Voilà. Ceci étant dit. Les activités ne manquent pas pour agrémenter notre horaire, dans une atmosphère carnavalesque et de fête. La mascarade du samedi soir étant le point culminant pour beaucoup de cosplayeurs venus expressément exhiber leurs créations. Ce moment est même central à Otakuthon, la salle est comble (entre 2500 et 2600 personnes, selon les organisateurs), et met beaucoup l’accent sur la créativité. Sur scène, on peut voir défiler les personnages d’Assassin’s Creed, de Princess Mononoke, de Mario Bros, de Black Butler – une dame qui semblait âgée s’est présentée sous les traits de Madam Red – et d’autres personnages tirés d’animes, de jeux vidéo et de manga fantaisistes comme Final Fantasy et Lineage II. Dans l’attente de l’ouverture, les participants avaient droit à des quizz/trivia sur deux écrans géants et un karaoké sur lequel plusieurs chantaient et dansaient.

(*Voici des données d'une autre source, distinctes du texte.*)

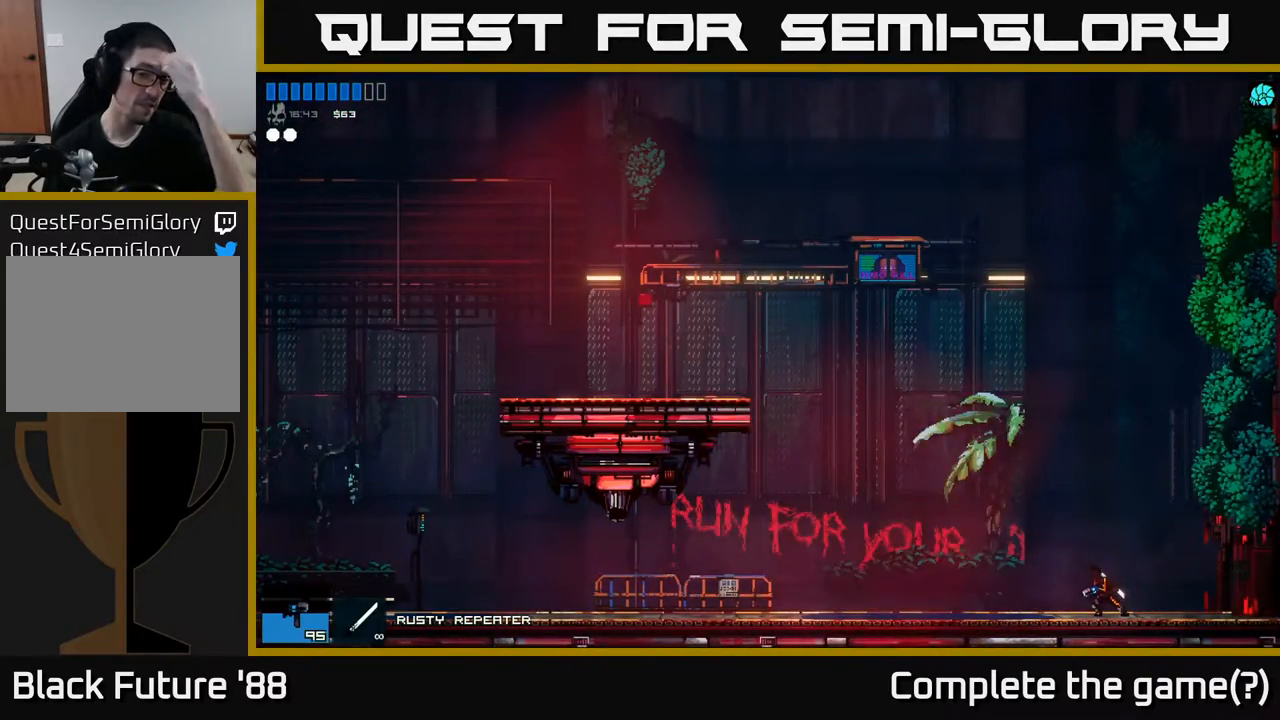
{"buttons": [], "left_stick": "center", "right_stick": "center", "events": []}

La mascarade est un concours amateur lors duquel 82 personnes ont défilé sur scène sous les regards des juges, dont le Consul du Japon, et les deux cosplayeuses invitées, Nadia SK et Riddle.

En plus de leurs ateliers et panels très intéressants qui étaient donnés le samedi, Nadia SK et Riddle ont participé à une séance Q&A avec le public lors duquel ils ont partagé leurs visions de leur pratique. Elles expliquent que les conventions n’ont pas toujours fait appel à des cosplayers comme invités d’honneur. En effet, c’est plutôt récent, et Otakuthon est l’une des rares conventions à le faire. L’un des attraits de la culture des fans réside justement dans cette pratique de réappropriation culturelle, ou de braconnage à la de Certeau, autorisant les individus à utiliser des éléments d’un plus large sandbox afin de créer et proposer en retour leur propre vision de personnages déjà existants. Beaucoup de fans acquièrent de cette manière des abilités artistiques par ce processus, des compétences qu’il réinvestiront, pour certains, dans le cadre d’un futur travail dans l’industrie du film, de la télévision ou de la mode. Nadia SK est par ailleurs conceptrice de mode, et Riddle a déjà travaillé sur quelques films comme consultante.

IMG_0098

Nadia SK et Riddle

Selon elles, il existe encore un certain préjugé envers ceux et celles qui pratiquent le cosplay, comme si, tel qu’expliqué par Nadia, il s’agissait d’un fétichisme. Mais la pratique est, selon Riddle, de plus en plus acceptée et mainstream. Selon elle, la série Heroes of Cosplay diffusée sur Space au Canada les mardis soir, contribue à faire connaître et rendre le cosplay plus grand public. Les questions des participants ont ensuite porté sur des détails techniques : où elles achètent leurs perruques, leurs tissus, etc. Pour la question sur les tissus, Riddle explique jusqu’où elle va pour faire sa sélection de matériel. Pour le costume de Blanche-Neige, qu’elle portait cette journée-là, elle se posera d’abord la question à savoir s’il y aura des enfants. Et si oui, ils se colleront forcément sur elle pour prendre des photos. Donc, elle se demandera quel tissu serait le plus agréable au visage pour eux, le plus confortable. Elle portera également une attention particulière à la propriété du tissu de réfléchir la lumière, etc. Malheureusement, la salle n’était pas aussi pleine que celle du Q&A avec les voice-actors, des « vraies vedettes » (sic !) exubérantes démontrant un sens de la réparti qui plaisait à la salle.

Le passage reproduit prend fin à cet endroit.